Tuesday, September 23, 2014

Lilin dan Sampan Basah

Oh, hai! Jumpa lagi.
Kapan terakhir kali kita mewujudkan rencana temu tatap?
Itu purnama yang lalu.

Kau bilang kau perlu aku sebagai lilin demi menerangi kolong rumah panggungmu yang gelap.
"mau mencari kayu bakar untuk membuat rumahku benderang"
Aku ingat ucapanmu yang itu.
Pada saat itu juga otakku mengingat perjumpaan lain.
5 Rabu lalu dari hari itu.
Kamu bertanya bersediakah aku mewujudkan diri jadi sampan untukmu.
"aku ingin memotong pohon di hutan seberang sana untuk membangun jembatan"

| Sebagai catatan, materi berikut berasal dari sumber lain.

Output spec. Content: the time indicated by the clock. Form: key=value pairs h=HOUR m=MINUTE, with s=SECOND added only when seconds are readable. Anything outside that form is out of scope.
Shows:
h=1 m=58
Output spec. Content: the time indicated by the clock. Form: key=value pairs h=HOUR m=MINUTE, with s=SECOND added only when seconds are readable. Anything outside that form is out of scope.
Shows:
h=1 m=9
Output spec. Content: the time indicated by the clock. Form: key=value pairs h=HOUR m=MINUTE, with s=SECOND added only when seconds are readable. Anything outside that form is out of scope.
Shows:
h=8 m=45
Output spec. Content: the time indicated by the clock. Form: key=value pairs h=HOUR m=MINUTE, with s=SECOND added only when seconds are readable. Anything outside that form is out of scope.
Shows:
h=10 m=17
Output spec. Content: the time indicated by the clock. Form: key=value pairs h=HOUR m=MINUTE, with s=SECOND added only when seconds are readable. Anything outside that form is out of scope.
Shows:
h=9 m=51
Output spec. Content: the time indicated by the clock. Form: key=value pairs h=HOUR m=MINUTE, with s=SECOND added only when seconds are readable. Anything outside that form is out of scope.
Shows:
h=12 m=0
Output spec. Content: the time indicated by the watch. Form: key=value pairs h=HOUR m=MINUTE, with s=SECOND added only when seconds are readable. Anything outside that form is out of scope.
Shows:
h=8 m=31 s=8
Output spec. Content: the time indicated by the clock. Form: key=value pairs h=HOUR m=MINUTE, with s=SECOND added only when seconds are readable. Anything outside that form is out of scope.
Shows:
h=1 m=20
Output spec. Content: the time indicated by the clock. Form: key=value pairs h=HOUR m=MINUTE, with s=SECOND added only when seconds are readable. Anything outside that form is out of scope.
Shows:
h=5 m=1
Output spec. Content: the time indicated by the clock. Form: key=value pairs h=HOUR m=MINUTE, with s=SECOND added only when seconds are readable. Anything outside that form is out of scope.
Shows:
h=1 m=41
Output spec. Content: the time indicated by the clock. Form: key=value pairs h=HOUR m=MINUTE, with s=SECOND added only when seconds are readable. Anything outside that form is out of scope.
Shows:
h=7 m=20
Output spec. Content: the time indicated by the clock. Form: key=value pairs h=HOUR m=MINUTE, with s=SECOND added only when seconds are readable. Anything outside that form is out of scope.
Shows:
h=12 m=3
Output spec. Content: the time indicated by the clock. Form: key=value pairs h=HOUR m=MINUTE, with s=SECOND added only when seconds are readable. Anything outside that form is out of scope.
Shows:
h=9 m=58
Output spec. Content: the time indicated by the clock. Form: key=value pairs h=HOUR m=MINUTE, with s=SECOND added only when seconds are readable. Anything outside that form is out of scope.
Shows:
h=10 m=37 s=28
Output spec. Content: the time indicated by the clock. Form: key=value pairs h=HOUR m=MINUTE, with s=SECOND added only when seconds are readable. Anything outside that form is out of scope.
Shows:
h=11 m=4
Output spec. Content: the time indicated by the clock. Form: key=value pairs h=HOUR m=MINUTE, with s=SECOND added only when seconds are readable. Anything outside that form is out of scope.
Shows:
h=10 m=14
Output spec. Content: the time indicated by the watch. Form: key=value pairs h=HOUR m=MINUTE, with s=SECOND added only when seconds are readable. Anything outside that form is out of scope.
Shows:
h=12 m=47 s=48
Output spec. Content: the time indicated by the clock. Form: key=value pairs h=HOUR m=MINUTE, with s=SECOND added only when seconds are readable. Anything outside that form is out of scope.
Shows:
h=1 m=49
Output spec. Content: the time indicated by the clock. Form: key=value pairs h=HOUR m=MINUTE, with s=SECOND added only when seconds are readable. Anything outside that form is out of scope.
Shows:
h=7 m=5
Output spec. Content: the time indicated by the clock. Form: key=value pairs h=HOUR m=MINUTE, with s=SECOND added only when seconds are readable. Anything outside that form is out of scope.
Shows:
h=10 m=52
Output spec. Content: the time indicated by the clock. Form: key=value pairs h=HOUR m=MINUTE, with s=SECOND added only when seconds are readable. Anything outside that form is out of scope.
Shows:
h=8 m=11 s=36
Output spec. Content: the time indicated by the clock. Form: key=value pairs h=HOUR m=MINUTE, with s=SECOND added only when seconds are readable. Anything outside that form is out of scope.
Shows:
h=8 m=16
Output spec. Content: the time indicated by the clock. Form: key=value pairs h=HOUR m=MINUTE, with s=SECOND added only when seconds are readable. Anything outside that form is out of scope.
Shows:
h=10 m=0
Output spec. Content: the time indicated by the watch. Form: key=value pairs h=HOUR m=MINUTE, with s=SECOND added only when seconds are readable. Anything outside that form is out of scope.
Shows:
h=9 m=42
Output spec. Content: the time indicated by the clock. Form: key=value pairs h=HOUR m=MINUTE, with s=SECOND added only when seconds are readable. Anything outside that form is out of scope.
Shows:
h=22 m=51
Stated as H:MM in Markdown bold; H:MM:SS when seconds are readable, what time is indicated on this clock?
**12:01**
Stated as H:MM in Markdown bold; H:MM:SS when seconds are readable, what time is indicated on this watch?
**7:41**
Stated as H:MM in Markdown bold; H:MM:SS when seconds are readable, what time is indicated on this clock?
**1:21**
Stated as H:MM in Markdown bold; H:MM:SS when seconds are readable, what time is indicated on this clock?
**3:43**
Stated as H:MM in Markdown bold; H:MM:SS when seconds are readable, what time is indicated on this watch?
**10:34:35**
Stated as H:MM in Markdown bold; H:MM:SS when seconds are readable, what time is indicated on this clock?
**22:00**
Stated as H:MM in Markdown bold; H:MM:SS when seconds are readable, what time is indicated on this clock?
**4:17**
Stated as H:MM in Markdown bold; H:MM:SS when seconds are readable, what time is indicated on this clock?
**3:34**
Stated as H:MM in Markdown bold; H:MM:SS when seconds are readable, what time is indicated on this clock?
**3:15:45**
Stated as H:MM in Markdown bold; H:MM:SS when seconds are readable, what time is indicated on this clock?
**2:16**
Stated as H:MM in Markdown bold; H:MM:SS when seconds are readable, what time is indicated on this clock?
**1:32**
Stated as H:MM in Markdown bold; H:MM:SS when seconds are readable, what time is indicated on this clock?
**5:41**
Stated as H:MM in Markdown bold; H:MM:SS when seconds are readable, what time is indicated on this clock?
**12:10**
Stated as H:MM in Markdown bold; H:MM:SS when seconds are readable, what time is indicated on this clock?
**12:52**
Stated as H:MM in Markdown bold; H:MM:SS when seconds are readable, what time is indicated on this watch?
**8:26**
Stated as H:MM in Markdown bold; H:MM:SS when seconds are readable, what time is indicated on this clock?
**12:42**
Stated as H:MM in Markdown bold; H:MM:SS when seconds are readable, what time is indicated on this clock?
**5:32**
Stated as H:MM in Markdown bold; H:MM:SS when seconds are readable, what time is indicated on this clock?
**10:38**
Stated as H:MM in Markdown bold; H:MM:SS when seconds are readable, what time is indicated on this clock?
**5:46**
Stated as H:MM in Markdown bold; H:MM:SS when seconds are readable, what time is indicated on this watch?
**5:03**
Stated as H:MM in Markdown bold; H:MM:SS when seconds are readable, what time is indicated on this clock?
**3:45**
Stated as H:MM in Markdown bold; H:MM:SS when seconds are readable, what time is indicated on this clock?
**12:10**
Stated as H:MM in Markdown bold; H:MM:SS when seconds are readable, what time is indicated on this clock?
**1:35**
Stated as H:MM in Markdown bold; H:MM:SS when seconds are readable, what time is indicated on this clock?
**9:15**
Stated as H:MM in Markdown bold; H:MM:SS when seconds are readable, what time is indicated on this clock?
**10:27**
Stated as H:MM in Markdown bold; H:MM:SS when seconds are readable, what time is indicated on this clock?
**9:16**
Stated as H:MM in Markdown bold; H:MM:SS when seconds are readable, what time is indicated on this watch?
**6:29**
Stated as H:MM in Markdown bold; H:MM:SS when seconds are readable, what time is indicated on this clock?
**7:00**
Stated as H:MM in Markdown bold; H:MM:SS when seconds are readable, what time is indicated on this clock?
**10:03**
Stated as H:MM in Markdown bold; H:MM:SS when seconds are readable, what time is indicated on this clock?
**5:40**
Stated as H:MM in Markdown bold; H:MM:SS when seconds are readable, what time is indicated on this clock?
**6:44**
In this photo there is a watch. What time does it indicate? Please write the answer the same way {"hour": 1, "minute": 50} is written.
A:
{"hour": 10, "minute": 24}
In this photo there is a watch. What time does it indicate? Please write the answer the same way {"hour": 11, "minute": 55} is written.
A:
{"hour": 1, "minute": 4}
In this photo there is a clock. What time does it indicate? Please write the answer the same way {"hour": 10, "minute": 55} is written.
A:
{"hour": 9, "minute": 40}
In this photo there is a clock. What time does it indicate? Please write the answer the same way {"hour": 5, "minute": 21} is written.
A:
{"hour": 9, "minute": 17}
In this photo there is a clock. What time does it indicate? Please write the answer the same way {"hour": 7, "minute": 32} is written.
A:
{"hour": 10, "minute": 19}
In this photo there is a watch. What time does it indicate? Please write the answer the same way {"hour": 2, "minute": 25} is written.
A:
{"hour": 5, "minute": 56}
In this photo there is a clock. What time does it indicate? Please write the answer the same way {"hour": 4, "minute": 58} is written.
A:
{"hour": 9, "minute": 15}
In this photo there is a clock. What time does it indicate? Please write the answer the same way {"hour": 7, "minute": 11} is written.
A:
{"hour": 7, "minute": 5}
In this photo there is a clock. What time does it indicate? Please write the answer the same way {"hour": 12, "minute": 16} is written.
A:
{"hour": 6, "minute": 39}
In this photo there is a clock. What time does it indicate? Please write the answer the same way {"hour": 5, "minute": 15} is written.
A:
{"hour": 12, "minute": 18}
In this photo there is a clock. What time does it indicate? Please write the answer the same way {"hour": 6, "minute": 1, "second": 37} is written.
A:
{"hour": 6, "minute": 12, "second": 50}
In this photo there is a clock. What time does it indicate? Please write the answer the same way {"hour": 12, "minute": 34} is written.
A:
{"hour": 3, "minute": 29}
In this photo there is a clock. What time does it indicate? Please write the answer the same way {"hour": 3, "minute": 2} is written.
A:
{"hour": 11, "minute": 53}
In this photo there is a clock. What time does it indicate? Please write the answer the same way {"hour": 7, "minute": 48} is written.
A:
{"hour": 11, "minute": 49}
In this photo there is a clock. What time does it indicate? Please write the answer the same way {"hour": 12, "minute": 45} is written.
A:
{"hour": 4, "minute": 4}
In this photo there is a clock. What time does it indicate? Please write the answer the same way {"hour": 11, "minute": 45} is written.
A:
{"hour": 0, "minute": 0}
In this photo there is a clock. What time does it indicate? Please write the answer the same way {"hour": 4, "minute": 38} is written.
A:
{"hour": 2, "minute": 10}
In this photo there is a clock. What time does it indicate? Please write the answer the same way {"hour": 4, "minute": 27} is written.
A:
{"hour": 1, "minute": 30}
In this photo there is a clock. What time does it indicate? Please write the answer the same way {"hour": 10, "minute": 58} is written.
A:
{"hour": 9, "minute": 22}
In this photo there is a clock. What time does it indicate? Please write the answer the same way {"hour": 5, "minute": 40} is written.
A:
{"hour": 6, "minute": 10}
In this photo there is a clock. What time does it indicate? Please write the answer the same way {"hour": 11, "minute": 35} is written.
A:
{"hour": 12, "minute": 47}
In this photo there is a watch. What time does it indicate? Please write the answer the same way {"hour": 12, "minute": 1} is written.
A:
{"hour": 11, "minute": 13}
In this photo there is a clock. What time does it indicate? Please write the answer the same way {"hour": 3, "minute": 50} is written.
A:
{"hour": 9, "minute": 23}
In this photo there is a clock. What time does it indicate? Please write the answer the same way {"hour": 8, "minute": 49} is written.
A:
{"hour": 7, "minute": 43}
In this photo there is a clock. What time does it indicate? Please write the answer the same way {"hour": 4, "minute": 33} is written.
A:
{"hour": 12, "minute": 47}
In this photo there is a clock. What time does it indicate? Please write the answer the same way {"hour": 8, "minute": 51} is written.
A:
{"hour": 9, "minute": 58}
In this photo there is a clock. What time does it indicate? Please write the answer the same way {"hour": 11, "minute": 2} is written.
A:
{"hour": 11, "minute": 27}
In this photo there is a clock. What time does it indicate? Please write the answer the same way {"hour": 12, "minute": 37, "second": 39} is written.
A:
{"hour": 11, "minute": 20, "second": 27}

Bagian mana yang terdapat aku tidak memenuhi inginmu?
Menggenapi ketidak-mampuanmu?

Bahkan kalau kau berkenan menggunakan potensi otakmu lebih baik lagi,
Aku adalah jelmaan apa yang kau inginkan.
Meski aku hadir dalam wujud yang berbeda dengan citra yang terpatri sejati di kepalamu,
tapi esensiku sama.

Betapa bebal aku yang masih menghamba pada si bodoh yang tidak tahu terima kasih sepertimu.

Bayangkan,
Dia menggunakan aku, Si Lilin, untuk bersusah payah mencari beberapa potong kayu bakar.
Kalau aku tidak salah ingat aku mengumpat begini, "bakar saja rumahmu sekali!"
Dia menggunakan aku, Si Sampan, untuk bersusah payah membelah sungai, mengoyak pohon untuk kemudian dijadikan jembatan.

Hebatnya ketika semua hasratnya terwujud,
Dia melemparkan lilin itu ke antara kayu bakar yang berkeletak dipecah api.
Membiarkan sampan basah itu hanyut terbawa arus sungai untuk kemudian hancur terhempas di ujung horizonnya.

Katakan padaku, pantas bukan kalau aku menyebutnya si bodoh yang tidak tahu terima kasih?